* [TO BE DONE] Copy every line of the data exactly, leaving nothing out.

* [DATA EXTRACT]
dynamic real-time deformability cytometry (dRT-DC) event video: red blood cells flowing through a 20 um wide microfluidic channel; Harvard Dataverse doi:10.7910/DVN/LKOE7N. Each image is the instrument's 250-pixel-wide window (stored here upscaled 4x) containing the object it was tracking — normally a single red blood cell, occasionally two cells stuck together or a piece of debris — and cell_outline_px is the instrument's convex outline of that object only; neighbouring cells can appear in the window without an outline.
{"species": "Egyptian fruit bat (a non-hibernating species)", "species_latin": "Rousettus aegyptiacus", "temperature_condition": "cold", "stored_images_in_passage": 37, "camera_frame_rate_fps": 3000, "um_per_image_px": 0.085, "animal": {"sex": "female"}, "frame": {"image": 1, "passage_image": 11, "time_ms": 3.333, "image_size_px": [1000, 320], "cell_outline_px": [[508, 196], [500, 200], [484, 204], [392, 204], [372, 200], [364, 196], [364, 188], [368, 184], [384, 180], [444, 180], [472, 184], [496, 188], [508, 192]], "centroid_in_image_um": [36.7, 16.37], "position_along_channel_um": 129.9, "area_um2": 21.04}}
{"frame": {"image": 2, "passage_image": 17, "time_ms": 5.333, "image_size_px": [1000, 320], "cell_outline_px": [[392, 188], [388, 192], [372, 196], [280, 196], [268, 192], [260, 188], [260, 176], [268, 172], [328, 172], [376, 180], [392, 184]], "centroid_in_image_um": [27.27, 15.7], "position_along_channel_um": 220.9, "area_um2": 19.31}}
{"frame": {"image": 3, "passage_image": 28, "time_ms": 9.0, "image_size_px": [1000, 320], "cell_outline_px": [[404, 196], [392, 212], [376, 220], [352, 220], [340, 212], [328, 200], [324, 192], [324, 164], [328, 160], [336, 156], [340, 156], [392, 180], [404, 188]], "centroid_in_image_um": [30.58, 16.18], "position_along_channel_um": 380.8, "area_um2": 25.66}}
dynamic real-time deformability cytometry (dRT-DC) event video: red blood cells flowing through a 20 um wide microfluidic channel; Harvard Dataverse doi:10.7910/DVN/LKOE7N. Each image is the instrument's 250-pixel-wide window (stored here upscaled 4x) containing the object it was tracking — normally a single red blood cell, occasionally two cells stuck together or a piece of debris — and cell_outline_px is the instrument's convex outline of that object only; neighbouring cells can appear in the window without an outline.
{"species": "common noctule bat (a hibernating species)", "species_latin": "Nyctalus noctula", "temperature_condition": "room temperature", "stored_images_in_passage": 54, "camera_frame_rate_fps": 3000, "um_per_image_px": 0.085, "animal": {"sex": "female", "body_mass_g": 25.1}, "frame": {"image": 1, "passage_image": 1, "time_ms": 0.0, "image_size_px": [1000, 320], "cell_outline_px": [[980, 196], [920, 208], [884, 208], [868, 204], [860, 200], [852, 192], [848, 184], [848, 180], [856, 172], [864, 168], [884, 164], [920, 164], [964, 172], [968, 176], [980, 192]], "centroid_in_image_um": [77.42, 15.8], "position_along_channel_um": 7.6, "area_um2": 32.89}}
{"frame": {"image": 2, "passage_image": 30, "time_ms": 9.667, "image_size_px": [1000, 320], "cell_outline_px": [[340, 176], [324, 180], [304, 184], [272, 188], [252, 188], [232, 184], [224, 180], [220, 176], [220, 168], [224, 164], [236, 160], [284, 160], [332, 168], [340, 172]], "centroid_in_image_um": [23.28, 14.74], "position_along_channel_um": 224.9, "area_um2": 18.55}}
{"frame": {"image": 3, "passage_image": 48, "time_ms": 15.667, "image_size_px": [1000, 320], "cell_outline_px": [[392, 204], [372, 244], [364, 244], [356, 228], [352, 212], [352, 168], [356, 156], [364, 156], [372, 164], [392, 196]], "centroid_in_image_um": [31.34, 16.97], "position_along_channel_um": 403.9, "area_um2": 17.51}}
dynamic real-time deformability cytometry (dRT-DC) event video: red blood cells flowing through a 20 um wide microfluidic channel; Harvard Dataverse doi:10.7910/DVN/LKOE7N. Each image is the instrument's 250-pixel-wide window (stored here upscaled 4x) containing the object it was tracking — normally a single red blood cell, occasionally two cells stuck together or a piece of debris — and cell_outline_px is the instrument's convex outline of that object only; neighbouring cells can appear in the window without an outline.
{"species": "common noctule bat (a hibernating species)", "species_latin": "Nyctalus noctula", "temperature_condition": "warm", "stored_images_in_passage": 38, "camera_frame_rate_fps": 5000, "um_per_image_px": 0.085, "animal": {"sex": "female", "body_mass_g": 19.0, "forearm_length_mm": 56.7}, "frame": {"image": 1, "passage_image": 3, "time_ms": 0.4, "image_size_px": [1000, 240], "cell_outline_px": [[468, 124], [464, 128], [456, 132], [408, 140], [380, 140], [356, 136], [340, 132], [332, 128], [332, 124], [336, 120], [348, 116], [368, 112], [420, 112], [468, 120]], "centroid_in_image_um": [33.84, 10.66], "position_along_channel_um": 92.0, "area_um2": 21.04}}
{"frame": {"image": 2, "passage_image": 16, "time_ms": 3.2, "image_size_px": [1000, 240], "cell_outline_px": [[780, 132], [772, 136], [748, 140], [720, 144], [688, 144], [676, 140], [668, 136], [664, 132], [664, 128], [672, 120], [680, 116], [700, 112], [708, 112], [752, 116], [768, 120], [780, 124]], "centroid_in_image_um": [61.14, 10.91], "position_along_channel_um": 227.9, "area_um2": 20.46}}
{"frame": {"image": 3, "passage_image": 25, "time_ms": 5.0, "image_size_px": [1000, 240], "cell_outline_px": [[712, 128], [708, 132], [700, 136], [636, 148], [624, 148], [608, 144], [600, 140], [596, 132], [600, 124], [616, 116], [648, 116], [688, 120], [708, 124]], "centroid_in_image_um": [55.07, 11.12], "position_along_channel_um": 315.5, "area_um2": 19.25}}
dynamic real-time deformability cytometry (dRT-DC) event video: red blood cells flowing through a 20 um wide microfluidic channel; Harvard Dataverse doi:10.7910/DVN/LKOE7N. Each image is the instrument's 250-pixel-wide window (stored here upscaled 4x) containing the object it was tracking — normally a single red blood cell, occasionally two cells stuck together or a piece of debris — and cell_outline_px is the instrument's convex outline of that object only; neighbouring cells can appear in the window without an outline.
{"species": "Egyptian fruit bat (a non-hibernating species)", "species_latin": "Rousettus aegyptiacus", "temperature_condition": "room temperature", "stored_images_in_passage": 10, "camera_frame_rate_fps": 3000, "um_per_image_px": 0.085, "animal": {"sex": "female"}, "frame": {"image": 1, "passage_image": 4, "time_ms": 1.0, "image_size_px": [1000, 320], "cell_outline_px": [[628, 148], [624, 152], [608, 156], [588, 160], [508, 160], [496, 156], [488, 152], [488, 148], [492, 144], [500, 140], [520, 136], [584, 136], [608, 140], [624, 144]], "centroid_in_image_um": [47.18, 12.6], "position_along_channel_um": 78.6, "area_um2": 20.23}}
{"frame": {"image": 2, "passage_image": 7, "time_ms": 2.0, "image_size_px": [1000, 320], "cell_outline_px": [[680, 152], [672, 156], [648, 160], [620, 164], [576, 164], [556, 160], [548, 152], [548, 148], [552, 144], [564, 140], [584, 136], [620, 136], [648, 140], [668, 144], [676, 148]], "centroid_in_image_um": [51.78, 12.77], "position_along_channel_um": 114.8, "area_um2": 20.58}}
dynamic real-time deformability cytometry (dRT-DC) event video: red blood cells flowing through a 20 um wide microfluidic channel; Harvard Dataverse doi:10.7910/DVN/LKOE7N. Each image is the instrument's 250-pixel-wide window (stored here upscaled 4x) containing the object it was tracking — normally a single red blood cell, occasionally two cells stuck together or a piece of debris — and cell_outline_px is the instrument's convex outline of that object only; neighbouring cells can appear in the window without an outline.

* [SOLUTION TO THIS EXERCISE]
dynamic real-time deformability cytometry (dRT-DC) event video: red blood cells flowing through a 20 um wide microfluidic channel; Harvard Dataverse doi:10.7910/DVN/LKOE7N. Each image is the instrument's 250-pixel-wide window (stored here upscaled 4x) containing the object it was tracking — normally a single red blood cell, occasionally two cells stuck together or a piece of debris — and cell_outline_px is the instrument's convex outline of that object only; neighbouring cells can appear in the window without an outline.
{"species": "Egyptian fruit bat (a non-hibernating species)", "species_latin": "Rousettus aegyptiacus", "temperature_condition": "cold", "stored_images_in_passage": 37, "camera_frame_rate_fps": 3000, "um_per_image_px": 0.085, "animal": {"sex": "female"}, "frame": {"image": 1, "passage_image": 11, "time_ms": 3.333, "image_size_px": [1000, 320], "cell_outline_px": [[508, 196], [500, 200], [484, 204], [392, 204], [372, 200], [364, 196], [364, 188], [368, 184], [384, 180], [444, 180], [472, 184], [496, 188], [508, 192]], "centroid_in_image_um": [36.7, 16.37], "position_along_channel_um": 129.9, "area_um2": 21.04}}
{"frame": {"image": 2, "passage_image": 17, "time_ms": 5.333, "image_size_px": [1000, 320], "cell_outline_px": [[392, 188], [388, 192], [372, 196], [280, 196], [268, 192], [260, 188], [260, 176], [268, 172], [328, 172], [376, 180], [392, 184]], "centroid_in_image_um": [27.27, 15.7], "position_along_channel_um": 220.9, "area_um2": 19.31}}
{"frame": {"image": 3, "passage_image": 28, "time_ms": 9.0, "image_size_px": [1000, 320], "cell_outline_px": [[404, 196], [392, 212], [376, 220], [352, 220], [340, 212], [328, 200], [324, 192], [324, 164], [328, 160], [336, 156], [340, 156], [392, 180], [404, 188]], "centroid_in_image_um": [30.58, 16.18], "position_along_channel_um": 380.8, "area_um2": 25.66}}
dynamic real-time deformability cytometry (dRT-DC) event video: red blood cells flowing through a 20 um wide microfluidic channel; Harvard Dataverse doi:10.7910/DVN/LKOE7N. Each image is the instrument's 250-pixel-wide window (stored here upscaled 4x) containing the object it was tracking — normally a single red blood cell, occasionally two cells stuck together or a piece of debris — and cell_outline_px is the instrument's convex outline of that object only; neighbouring cells can appear in the window without an outline.
{"species": "common noctule bat (a hibernating species)", "species_latin": "Nyctalus noctula", "temperature_condition": "room temperature", "stored_images_in_passage": 54, "camera_frame_rate_fps": 3000, "um_per_image_px": 0.085, "animal": {"sex": "female", "body_mass_g": 25.1}, "frame": {"image": 1, "passage_image": 1, "time_ms": 0.0, "image_size_px": [1000, 320], "cell_outline_px": [[980, 196], [920, 208], [884, 208], [868, 204], [860, 200], [852, 192], [848, 184], [848, 180], [856, 172], [864, 168], [884, 164], [920, 164], [964, 172], [968, 176], [980, 192]], "centroid_in_image_um": [77.42, 15.8], "position_along_channel_um": 7.6, "area_um2": 32.89}}
{"frame": {"image": 2, "passage_image": 30, "time_ms": 9.667, "image_size_px": [1000, 320], "cell_outline_px": [[340, 176], [324, 180], [304, 184], [272, 188], [252, 188], [232, 184], [224, 180], [220, 176], [220, 168], [224, 164], [236, 160], [284, 160], [332, 168], [340, 172]], "centroid_in_image_um": [23.28, 14.74], "position_along_channel_um": 224.9, "area_um2": 18.55}}
{"frame": {"image": 3, "passage_image": 48, "time_ms": 15.667, "image_size_px": [1000, 320], "cell_outline_px": [[392, 204], [372, 244], [364, 244], [356, 228], [352, 212], [352, 168], [356, 156], [364, 156], [372, 164], [392, 196]], "centroid_in_image_um": [31.34, 16.97], "position_along_channel_um": 403.9, "area_um2": 17.51}}
dynamic real-time deformability cytometry (dRT-DC) event video: red blood cells flowing through a 20 um wide microfluidic channel; Harvard Dataverse doi:10.7910/DVN/LKOE7N. Each image is the instrument's 250-pixel-wide window (stored here upscaled 4x) containing the object it was tracking — normally a single red blood cell, occasionally two cells stuck together or a piece of debris — and cell_outline_px is the instrument's convex outline of that object only; neighbouring cells can appear in the window without an outline.
{"species": "common noctule bat (a hibernating species)", "species_latin": "Nyctalus noctula", "temperature_condition": "warm", "stored_images_in_passage": 38, "camera_frame_rate_fps": 5000, "um_per_image_px": 0.085, "animal": {"sex": "female", "body_mass_g": 19.0, "forearm_length_mm": 56.7}, "frame": {"image": 1, "passage_image": 3, "time_ms": 0.4, "image_size_px": [1000, 240], "cell_outline_px": [[468, 124], [464, 128], [456, 132], [408, 140], [380, 140], [356, 136], [340, 132], [332, 128], [332, 124], [336, 120], [348, 116], [368, 112], [420, 112], [468, 120]], "centroid_in_image_um": [33.84, 10.66], "position_along_channel_um": 92.0, "area_um2": 21.04}}
{"frame": {"image": 2, "passage_image": 16, "time_ms": 3.2, "image_size_px": [1000, 240], "cell_outline_px": [[780, 132], [772, 136], [748, 140], [720, 144], [688, 144], [676, 140], [668, 136], [664, 132], [664, 128], [672, 120], [680, 116], [700, 112], [708, 112], [752, 116], [768, 120], [780, 124]], "centroid_in_image_um": [61.14, 10.91], "position_along_channel_um": 227.9, "area_um2": 20.46}}
{"frame": {"image": 3, "passage_image": 25, "time_ms": 5.0, "image_size_px": [1000, 240], "cell_outline_px": [[712, 128], [708, 132], [700, 136], [636, 148], [624, 148], [608, 144], [600, 140], [596, 132], [600, 124], [616, 116], [648, 116], [688, 120], [708, 124]], "centroid_in_image_um": [55.07, 11.12], "position_along_channel_um": 315.5, "area_um2": 19.25}}
dynamic real-time deformability cytometry (dRT-DC) event video: red blood cells flowing through a 20 um wide microfluidic channel; Harvard Dataverse doi:10.7910/DVN/LKOE7N. Each image is the instrument's 250-pixel-wide window (stored here upscaled 4x) containing the object it was tracking — normally a single red blood cell, occasionally two cells stuck together or a piece of debris — and cell_outline_px is the instrument's convex outline of that object only; neighbouring cells can appear in the window without an outline.
{"species": "Egyptian fruit bat (a non-hibernating species)", "species_latin": "Rousettus aegyptiacus", "temperature_condition": "room temperature", "stored_images_in_passage": 10, "camera_frame_rate_fps": 3000, "um_per_image_px": 0.085, "animal": {"sex": "female"}, "frame": {"image": 1, "passage_image": 4, "time_ms": 1.0, "image_size_px": [1000, 320], "cell_outline_px": [[628, 148], [624, 152], [608, 156], [588, 160], [508, 160], [496, 156], [488, 152], [488, 148], [492, 144], [500, 140], [520, 136], [584, 136], [608, 140], [624, 144]], "centroid_in_image_um": [47.18, 12.6], "position_along_channel_um": 78.6, "area_um2": 20.23}}
{"frame": {"image": 2, "passage_image": 7, "time_ms": 2.0, "image_size_px": [1000, 320], "cell_outline_px": [[680, 152], [672, 156], [648, 160], [620, 164], [576, 164], [556, 160], [548, 152], [548, 148], [552, 144], [564, 140], [584, 136], [620, 136], [648, 140], [668, 144], [676, 148]], "centroid_in_image_um": [51.78, 12.77], "position_along_channel_um": 114.8, "area_um2": 20.58}}
dynamic real-time deformability cytometry (dRT-DC) event video: red blood cells flowing through a 20 um wide microfluidic channel; Harvard Dataverse doi:10.7910/DVN/LKOE7N. Each image is the instrument's 250-pixel-wide window (stored here upscaled 4x) containing the object it was tracking — normally a single red blood cell, occasionally two cells stuck together or a piece of debris — and cell_outline_px is the instrument's convex outline of that object only; neighbouring cells can appear in the window without an outline.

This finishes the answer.